[Transcribed page contents]
== Segment start ==
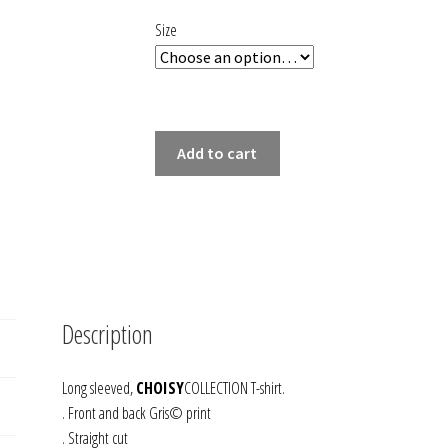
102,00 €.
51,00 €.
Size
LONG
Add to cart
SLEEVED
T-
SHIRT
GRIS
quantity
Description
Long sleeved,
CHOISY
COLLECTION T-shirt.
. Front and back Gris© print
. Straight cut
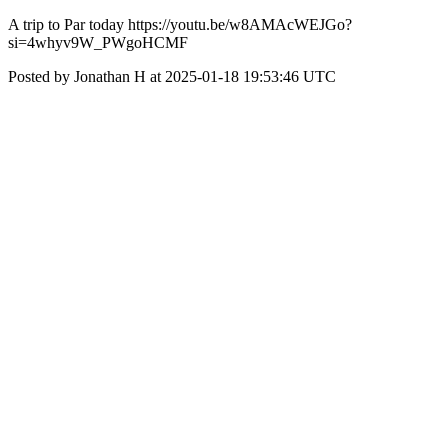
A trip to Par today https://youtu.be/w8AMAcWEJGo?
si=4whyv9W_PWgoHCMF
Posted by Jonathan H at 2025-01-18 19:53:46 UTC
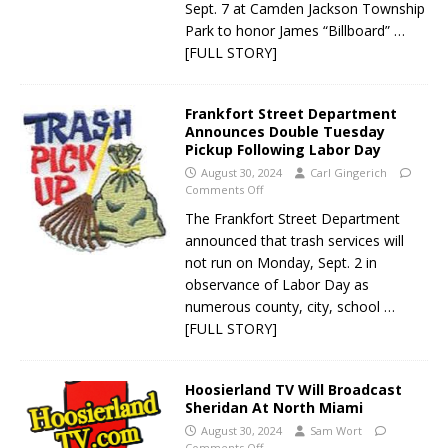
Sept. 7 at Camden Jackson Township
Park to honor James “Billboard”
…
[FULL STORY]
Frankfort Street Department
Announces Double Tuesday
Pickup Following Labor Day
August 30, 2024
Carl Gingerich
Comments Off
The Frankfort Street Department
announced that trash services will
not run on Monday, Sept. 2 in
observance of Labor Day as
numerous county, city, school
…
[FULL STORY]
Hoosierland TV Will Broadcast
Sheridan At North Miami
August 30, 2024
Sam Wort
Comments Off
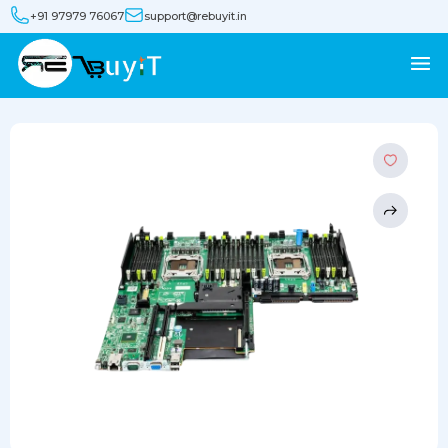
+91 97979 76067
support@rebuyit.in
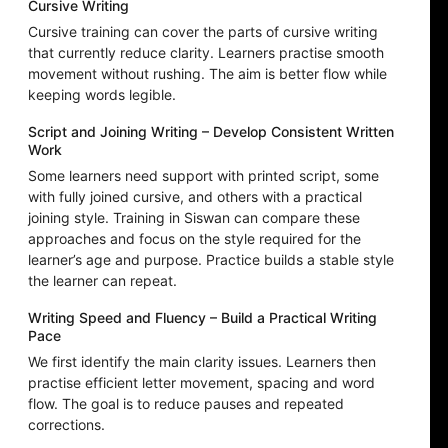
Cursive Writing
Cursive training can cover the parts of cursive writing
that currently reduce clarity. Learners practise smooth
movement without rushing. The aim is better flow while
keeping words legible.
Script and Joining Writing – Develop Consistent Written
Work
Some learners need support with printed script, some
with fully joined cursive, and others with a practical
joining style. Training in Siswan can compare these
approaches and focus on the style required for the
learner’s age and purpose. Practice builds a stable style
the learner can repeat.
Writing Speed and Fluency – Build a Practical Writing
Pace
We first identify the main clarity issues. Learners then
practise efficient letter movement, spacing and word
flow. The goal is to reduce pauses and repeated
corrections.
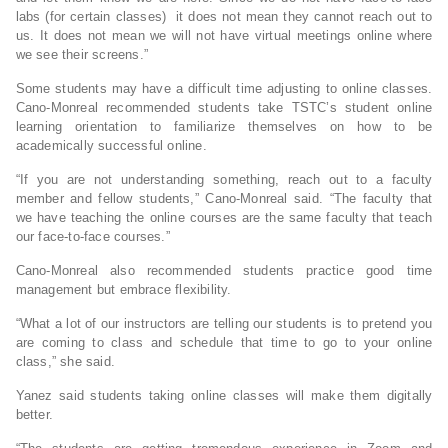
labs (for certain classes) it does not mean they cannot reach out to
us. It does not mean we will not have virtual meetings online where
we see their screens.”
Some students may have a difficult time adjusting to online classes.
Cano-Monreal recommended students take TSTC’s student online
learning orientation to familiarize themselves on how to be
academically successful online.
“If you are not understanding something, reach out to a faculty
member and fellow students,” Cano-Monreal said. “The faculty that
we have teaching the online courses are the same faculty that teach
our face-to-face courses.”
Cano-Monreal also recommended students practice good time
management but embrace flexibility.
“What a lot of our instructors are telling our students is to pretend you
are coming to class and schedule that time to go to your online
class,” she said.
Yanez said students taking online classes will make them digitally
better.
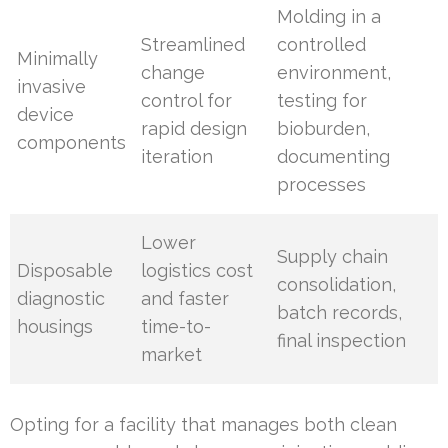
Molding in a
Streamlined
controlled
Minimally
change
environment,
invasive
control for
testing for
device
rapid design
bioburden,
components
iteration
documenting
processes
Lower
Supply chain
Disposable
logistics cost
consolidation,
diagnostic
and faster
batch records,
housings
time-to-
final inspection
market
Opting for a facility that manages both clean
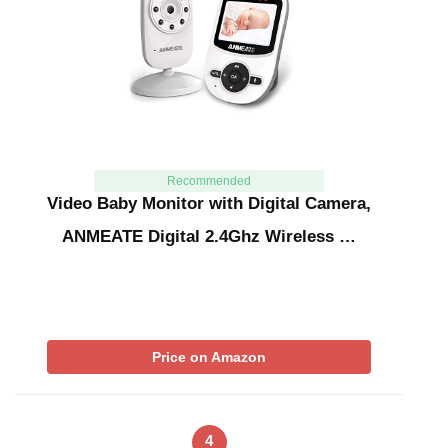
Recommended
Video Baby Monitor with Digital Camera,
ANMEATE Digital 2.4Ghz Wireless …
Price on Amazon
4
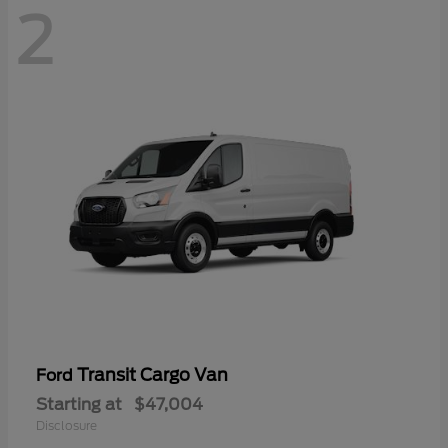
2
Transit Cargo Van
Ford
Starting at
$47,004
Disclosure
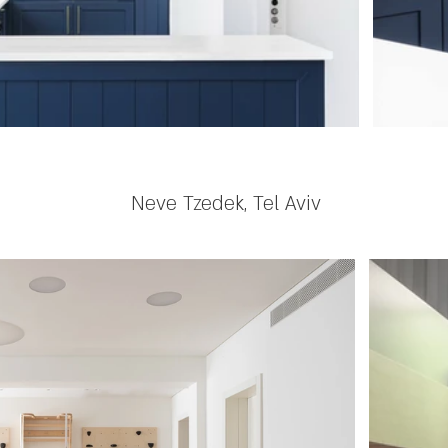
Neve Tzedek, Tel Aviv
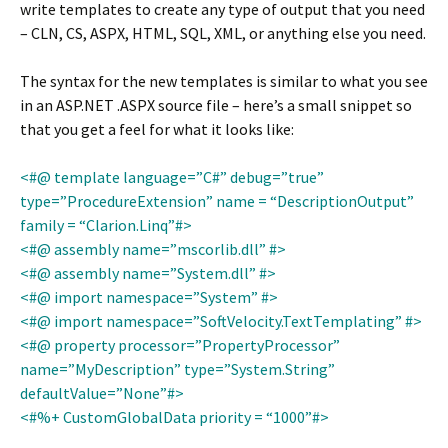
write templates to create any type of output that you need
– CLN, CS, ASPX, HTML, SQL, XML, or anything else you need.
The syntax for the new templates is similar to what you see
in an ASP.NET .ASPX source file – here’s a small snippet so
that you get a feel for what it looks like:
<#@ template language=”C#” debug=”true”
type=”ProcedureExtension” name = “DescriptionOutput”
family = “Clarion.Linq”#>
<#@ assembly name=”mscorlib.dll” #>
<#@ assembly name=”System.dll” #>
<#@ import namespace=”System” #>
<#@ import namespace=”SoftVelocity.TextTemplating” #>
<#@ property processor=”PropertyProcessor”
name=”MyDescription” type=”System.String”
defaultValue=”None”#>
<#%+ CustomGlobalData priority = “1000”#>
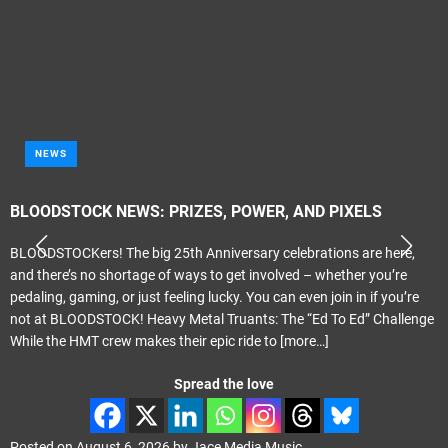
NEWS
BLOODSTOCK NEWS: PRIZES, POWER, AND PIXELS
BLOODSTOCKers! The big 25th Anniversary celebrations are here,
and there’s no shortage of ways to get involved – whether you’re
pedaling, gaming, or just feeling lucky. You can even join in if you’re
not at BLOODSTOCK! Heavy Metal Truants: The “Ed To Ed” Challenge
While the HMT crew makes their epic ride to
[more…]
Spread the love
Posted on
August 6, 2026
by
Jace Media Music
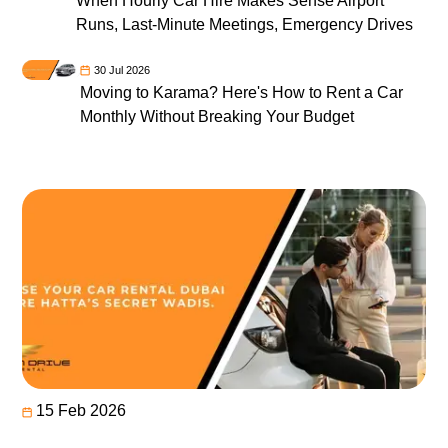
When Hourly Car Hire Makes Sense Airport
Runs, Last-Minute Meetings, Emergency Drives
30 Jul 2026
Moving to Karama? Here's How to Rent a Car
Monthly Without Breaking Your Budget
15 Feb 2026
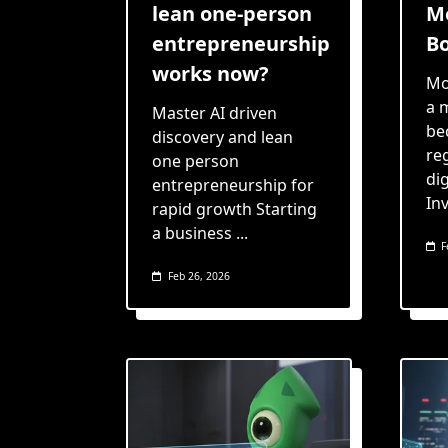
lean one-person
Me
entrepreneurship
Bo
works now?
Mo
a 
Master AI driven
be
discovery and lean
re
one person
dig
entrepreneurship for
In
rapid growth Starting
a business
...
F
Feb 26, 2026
== Segment end ==
Exercise ▸ Reproduce only the lines running from the beginning of the entries above to the line holding "approaches and focus", inclusive. Pictures stay out of the copy.

Response below ▸
102,00 €.
51,00 €.
Size
LONG
Add to cart
SLEEVED
T-
SHIRT
GRIS
quantity
Description
Long sleeved,
CHOISY
COLLECTION T-shirt.
. Front and back Gris© print
. Straight cut
A trip to Par today https://youtu.be/w8AMAcWEJGo?
si=4whyv9W_PWgoHCMF
Posted by Jonathan H at 2025-01-18 19:53:46 UTC
Sept. 7 at Camden Jackson Township
Park to honor James “Billboard”
…
[FULL STORY]
Frankfort Street Department
Announces Double Tuesday
Pickup Following Labor Day
August 30, 2024
Carl Gingerich
Comments Off
The Frankfort Street Department
announced that trash services will
not run on Monday, Sept. 2 in
observance of Labor Day as
numerous county, city, school
…
[FULL STORY]
Hoosierland TV Will Broadcast
Sheridan At North Miami
August 30, 2024
Sam Wort
Comments Off
+91 97979 76067
support@rebuyit.in
Cursive Writing
Cursive training can cover the parts of cursive writing
that currently reduce clarity. Learners practise smooth
movement without rushing. The aim is better flow while
keeping words legible.
Script and Joining Writing – Develop Consistent Written
Work
Some learners need support with printed script, some
with fully joined cursive, and others with a practical
joining style. Training in Siswan can compare these
approaches and focus on the style required for the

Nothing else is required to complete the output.